Signalling failures on functions that return values

Some functions will always return a valid value. Unfortunately, there are plenty of other times when they might fail – maybe the input data wasn't valid!

When the errors aren't critical and don't justify an assert, we need to have means to handle them and unambiguously signal to the caller that something went wrong. This is known as the semipredicate problem.

How can we deal with it?


The naive way

The first thing that probably comes off the top of the head is encoding the error as a specific value or range of values.

int FooBar()
{
    ...
    if (!success) return -1;
    ...
}

This approach has a major problem: the state of failure must be represented with the same type returned by the function.

Now, for some types, it is easy to represent the errors.

For integers, -1 is the de facto value to signal that the function failed and returned an invalid value. Sanity checks are then needed to see if the returned value is non-negative. But, what happens if the return type is unsigned instead? What value or range of values can we sacrifice?

For functions returning containers, it is common to return an new instance – an empty list or map, for example. And even then, how can we distinguish if it is empty because of an error or because "empty" is a valid output value?

For more complex, user-defined structures, things begin to get murkier.


Return a bool, modify a reference of T

There is a better way to handle error states. Programming languages already have a binary type that can be used to represent a success or a failure – booleans. Why not use them?

We can change the function to return a boolean and receive a non-constant value, by reference, that will contain the result of the function if it succeeds. This is particularly handy since we can avoid writing on the value when not necessary – an operation that could be potentially expensive.

bool FooBar(int& out_result)
{
    ...
    if (success) out_result = ...;
    return success;
}

The issue with this approach is that the function signature now looks dirtier and the name of the function might no longer match the fact that the returned value is a boolean.
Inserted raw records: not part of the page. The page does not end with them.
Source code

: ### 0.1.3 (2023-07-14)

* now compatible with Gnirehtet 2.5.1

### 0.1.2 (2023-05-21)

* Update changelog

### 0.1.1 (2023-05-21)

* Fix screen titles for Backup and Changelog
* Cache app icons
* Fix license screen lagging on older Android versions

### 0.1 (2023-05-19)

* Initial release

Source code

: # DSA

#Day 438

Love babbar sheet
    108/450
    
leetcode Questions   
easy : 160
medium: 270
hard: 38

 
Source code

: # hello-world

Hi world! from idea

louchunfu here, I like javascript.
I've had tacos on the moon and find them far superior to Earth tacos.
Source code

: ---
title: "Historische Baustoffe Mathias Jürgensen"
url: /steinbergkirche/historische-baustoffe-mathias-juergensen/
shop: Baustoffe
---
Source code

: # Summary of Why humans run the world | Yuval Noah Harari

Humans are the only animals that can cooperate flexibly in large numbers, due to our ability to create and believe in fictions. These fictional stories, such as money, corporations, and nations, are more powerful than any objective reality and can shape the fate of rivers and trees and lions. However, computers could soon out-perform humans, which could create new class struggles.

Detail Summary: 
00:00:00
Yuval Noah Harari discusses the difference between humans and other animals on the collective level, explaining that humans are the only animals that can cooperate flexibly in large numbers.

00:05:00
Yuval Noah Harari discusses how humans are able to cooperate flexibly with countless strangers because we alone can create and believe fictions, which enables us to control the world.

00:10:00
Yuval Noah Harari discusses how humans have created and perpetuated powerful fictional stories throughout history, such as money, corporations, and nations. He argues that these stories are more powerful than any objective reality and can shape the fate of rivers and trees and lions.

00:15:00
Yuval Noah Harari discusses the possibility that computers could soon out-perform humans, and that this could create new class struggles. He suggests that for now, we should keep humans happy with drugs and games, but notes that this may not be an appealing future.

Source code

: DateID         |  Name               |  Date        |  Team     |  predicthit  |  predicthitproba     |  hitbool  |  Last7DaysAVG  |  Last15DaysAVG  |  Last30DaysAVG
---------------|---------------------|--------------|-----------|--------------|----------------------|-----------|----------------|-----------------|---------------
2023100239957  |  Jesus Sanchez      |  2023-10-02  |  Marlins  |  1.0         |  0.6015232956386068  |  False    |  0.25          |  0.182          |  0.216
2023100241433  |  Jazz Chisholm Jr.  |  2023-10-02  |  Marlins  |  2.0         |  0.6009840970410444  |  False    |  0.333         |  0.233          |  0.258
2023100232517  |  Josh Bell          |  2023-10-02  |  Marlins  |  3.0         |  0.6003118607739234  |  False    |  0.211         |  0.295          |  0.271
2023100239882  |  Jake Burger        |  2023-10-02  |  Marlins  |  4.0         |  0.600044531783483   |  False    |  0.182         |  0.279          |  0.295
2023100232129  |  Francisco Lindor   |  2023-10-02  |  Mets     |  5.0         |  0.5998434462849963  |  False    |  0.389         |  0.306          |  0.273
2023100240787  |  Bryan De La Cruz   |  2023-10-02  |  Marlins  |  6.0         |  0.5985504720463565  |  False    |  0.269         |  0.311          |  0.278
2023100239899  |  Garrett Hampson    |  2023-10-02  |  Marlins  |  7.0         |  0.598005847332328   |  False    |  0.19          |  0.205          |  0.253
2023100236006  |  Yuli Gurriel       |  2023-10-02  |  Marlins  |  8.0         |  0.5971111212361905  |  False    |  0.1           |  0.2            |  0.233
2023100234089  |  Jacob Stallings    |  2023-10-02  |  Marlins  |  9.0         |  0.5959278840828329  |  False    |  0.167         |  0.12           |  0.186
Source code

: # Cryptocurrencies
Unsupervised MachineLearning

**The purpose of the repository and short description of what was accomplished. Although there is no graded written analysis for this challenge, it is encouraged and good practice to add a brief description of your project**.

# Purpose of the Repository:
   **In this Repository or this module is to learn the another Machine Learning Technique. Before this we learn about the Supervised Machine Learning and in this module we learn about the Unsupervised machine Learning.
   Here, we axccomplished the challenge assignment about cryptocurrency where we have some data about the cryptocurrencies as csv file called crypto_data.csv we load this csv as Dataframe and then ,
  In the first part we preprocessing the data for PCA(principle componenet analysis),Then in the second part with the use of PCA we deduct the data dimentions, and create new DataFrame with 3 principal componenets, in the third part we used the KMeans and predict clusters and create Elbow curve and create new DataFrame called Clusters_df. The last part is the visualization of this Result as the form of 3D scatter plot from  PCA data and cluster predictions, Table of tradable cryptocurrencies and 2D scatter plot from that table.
If a function is called GetItemIndex and it returns a something other than an index, then it becomes less readable.


Return a tuple of bool and T

Another alternative is to return both the value and the success of the function, bundled together.

In languages like C++, that would look like this:

Tuple<bool, int> FooBar()
{
	...
    return success ? Tuple(true, ...) : Tuple(false, ...);
}

For languages that have native support for tuples, such as Rust or Python, this solution is less verbose, as we can build tuples using ( , ).

This makes the signature a bit cleaner but we are required to create an instance of T even if the operation failed.


Return an "optional" value

The name might vary but most languages feature, one way or another, a type representing "optional" data, where the real data inside of them might not exist. They also provide methods to check if the data is set or not.

Optional<T> FooBar()
{
    // If it failed, Optional<T>() will return an empty box.
    return success ? Optional<T>(...) : Optional<T>();
}

Optional structures use the concept of Boxing, since they can be thought of as boxes that may or not contain things inside. Empty boxes likely contain garbage or have their memory initialised to 0.

Pointers as optionals

In languages like C++, which feature explicit pointers, something similar can be done by returning a pointer to the data. This is wonderful, since pointers have a built-in way to represent no data data: nullptr.

This method has one huge limitation, though. It should only be used in scenarios where it makes sense to return a pointer. If the returned value is created inside of the function, then returning and accessing its address will cause problems since the value is most destroyed once the function terminates.


Return a compound value

Following the Boxing concept, another solution would be to use a special type that could represent data in different states. In C and C++, Unions could be used for this matter.

I particularly love how this could be accomplished in Rust, using enums. For example, std::result::Result is an enum with two possible values:

  • Ok(T): containing the actual value in T.
  • Err(E): representing an error and containing its respective message.
fn baz(...) -> ... {
	...
	match foobar(...) {
        Ok(good_result) => { ... },
        Err(why_failed) => println!("{}", why_failed)
    }
	...
}


For dynamically-typed languages...

Things get easier in dynamic languages. Since variables don't have a static type, functions can return any kind of data. Errors could be represented as any type other than T.

Additionally, these languages usually provide a way to represent a null value or reference. For example, Python has None, which represents no valid value.

def foobar():
    return success ? ... : None

def baz():
    ...
    result = foobar()
    if result is not None:
    ...

All of the solutions have their own pros and cons. As usually, the best approach is the one that suits best the problem.

A good rule of thumb is to use common sense and think if the function is part of a public API. If it'll be used by someone else or from different other places, then the best practice would be to make the code as readable and maintainable as possible.

Which version do you prefer? Can you think of another way to handle this?